Job item → Once the line holding "MEDIAN, 2016-04-11: 2000 -> 1370" is found in the listing below, write it out and each later line exactly, up to and including the one holding "MAD, 2016-07-25: 1000 -> 1557".

Material for this exercise →
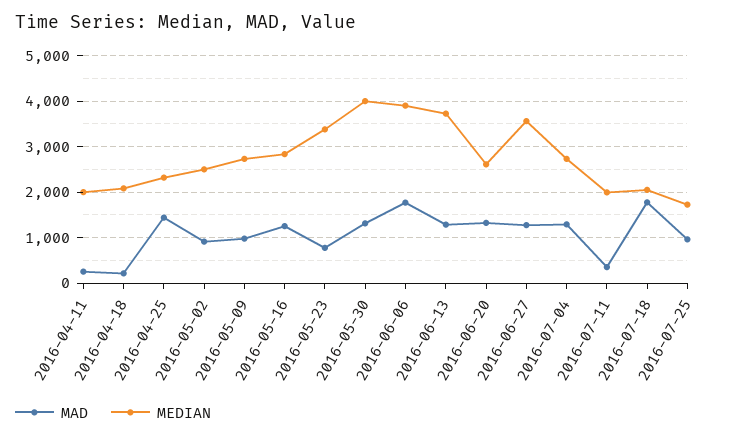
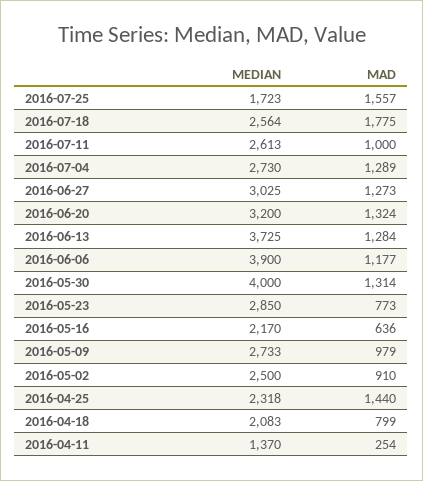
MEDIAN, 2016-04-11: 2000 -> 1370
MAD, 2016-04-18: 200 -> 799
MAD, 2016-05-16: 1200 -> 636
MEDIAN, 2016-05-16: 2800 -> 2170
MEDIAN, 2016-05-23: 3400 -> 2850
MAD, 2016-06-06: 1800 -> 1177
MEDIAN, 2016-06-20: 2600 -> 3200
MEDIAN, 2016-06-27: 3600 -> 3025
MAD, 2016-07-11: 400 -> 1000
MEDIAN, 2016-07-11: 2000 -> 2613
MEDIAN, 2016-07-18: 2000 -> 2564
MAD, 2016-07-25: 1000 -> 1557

==

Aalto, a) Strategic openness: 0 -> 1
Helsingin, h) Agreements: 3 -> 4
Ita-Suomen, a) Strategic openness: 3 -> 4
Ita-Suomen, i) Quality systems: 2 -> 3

Output →
MEDIAN, 2016-04-11: 2000 -> 1370
MAD, 2016-04-18: 200 -> 799
MAD, 2016-05-16: 1200 -> 636
MEDIAN, 2016-05-16: 2800 -> 2170
MEDIAN, 2016-05-23: 3400 -> 2850
MAD, 2016-06-06: 1800 -> 1177
MEDIAN, 2016-06-20: 2600 -> 3200
MEDIAN, 2016-06-27: 3600 -> 3025
MAD, 2016-07-11: 400 -> 1000
MEDIAN, 2016-07-11: 2000 -> 2613
MEDIAN, 2016-07-18: 2000 -> 2564
MAD, 2016-07-25: 1000 -> 1557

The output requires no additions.